Sollten Unternehmen bei Rückrufen von Produkten schneller handeln müssen? Das vorweg: es gibt einen offiziellen Rückruf für Babynahrung von Nestlé auf den Seiten www.produktwarnung.eu., www.lebensmittelwarnung.de und auf www.nestle.de
Die Verbraucherschutzorganisation Foodwatch hat am Wochenende aber zu mehr aufgerufen. Die Öffentlichkeit müsse schneller und transparenter informiert werden. Laut Foodwatch sollen schon Anfang Dezember die Behörden in den Niederlanden informiert worden seien; nämlich, dass bei internen Tests eine Verunreinigung festgestellt worden sei.

Alina Mielemeier

Es habe aber keinen offiziellen Rückruf gegeben. Deshalb fordert Foodwatch jetzt u.a. via Instagram härtere Konsequenzen.

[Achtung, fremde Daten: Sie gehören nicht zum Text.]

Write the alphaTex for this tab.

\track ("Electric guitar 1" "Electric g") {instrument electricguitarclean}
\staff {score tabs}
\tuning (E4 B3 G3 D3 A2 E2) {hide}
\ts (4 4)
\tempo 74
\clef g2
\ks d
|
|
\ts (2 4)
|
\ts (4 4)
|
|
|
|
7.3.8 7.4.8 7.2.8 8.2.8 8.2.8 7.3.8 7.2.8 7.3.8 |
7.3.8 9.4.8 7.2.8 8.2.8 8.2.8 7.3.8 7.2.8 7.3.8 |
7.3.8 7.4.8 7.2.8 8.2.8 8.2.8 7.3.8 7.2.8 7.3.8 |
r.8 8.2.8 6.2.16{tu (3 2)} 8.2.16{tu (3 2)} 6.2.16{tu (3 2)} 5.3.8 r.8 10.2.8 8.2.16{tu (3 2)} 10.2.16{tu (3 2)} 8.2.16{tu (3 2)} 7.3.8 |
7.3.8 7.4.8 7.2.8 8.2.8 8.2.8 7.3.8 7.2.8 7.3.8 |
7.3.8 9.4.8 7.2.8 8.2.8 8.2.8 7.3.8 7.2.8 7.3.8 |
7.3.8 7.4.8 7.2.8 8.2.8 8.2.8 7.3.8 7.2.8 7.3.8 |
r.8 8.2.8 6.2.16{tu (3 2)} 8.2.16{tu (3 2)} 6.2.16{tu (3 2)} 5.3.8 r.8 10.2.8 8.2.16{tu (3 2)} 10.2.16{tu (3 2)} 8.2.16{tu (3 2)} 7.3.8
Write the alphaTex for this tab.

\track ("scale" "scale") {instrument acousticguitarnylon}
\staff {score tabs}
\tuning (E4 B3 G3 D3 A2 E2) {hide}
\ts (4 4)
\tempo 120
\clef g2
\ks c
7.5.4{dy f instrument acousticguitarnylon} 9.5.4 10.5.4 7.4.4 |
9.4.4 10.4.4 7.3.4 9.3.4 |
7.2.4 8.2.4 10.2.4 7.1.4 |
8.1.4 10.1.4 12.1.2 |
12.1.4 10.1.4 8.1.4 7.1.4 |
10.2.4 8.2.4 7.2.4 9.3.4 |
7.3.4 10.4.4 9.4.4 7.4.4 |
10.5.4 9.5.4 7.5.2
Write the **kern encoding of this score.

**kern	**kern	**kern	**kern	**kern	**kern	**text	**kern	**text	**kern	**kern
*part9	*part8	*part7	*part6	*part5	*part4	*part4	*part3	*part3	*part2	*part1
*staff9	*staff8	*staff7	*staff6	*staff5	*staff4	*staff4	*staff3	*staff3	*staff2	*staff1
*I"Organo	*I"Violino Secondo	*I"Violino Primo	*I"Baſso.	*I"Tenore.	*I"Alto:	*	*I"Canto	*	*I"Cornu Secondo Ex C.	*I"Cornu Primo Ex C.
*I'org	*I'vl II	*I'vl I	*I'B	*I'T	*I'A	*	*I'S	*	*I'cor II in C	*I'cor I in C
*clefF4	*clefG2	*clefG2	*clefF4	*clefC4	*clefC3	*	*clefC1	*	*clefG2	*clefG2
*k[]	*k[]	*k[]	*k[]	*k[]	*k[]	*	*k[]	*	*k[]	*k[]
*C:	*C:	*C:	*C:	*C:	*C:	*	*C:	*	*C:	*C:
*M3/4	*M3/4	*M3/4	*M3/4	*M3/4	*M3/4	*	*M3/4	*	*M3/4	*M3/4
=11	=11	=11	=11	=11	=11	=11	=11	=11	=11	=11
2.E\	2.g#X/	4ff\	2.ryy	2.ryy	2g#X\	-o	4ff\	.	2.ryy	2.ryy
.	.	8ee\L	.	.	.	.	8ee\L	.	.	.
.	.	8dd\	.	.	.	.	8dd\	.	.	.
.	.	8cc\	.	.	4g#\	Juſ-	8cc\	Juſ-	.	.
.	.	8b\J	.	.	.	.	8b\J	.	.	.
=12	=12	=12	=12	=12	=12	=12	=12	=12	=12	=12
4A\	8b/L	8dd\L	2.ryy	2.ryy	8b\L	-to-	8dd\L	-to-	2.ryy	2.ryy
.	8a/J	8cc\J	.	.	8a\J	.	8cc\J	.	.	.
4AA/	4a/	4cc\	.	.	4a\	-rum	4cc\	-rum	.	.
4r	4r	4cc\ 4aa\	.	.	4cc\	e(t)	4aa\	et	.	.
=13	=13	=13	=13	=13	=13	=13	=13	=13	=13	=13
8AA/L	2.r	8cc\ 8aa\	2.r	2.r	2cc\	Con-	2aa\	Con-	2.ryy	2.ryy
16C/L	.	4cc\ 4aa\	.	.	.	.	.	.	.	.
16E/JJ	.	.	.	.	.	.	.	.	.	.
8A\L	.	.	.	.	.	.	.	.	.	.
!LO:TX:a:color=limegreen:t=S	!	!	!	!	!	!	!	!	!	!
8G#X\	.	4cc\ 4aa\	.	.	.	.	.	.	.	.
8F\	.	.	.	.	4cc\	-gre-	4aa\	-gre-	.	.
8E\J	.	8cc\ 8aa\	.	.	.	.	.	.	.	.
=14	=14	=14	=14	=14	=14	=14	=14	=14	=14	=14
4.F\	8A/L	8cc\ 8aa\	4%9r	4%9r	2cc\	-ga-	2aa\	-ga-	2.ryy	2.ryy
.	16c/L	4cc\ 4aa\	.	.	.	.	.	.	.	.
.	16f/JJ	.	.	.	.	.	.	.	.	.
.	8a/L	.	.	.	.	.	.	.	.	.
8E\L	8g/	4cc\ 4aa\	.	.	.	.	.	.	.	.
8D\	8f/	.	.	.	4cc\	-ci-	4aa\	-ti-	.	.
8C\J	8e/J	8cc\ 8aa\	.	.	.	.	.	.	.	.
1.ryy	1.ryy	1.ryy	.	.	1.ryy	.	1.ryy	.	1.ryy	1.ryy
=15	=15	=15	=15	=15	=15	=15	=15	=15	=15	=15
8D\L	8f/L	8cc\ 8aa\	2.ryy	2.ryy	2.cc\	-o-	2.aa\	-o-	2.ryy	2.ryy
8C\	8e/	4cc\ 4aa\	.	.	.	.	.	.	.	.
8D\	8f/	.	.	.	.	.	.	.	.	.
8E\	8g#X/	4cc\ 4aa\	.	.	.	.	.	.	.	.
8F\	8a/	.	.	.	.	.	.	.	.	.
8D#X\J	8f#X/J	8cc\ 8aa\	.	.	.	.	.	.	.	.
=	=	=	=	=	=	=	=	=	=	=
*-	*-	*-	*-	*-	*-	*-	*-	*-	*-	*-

„Betroffen sind Produkte von Beba und Alfamino. Die können mit einem Toxin belastet sein, das bei Babys zu Erbrechen und Durchfall führen kann. Und sowas passiert bei Nestlé leider nicht zum ersten Mal. In anderen europäischen Ländern gab es im Dezember schon mal einen ganz ähnlichen Rückruf von Nestlé-Babyprodukten. Und vor ein paar Jahren haben wir in Nestlé-Säuglingsmilch schon mal krebserregende Mineral- und Rückstände nachgewiesen. Wir haben Nestlé und die zuständige Lebensmittelbehörde jetzt dazu aufgefordert, alle Informationen zu veröffentlichen. Und außerdem brauchen wir eine Reform des Unternehmensstrafrechts. Bei solchen schwerwiegenden Verstößen muss es Sanktionen und Geldstrafen geben, die den Unternehmen wirklich wehtun. Es braucht Konsequenzen, die abschrecken.“

Auf der Seite von Nestlé Deutschland ist am 5. Januar 2026 von einem vorsorglichen Rückruf die Rede. Der Rückruf sei eine Vorsichtsmaßnahme aufgrund einer möglichen Verunreinigung in einer der Zutaten eines Zulieferers. Und es seien bislang keine Erkrankungen oder Symptome im Zusammenhang mit dem Verzehr der betroffenen Produkte bestätigt worden.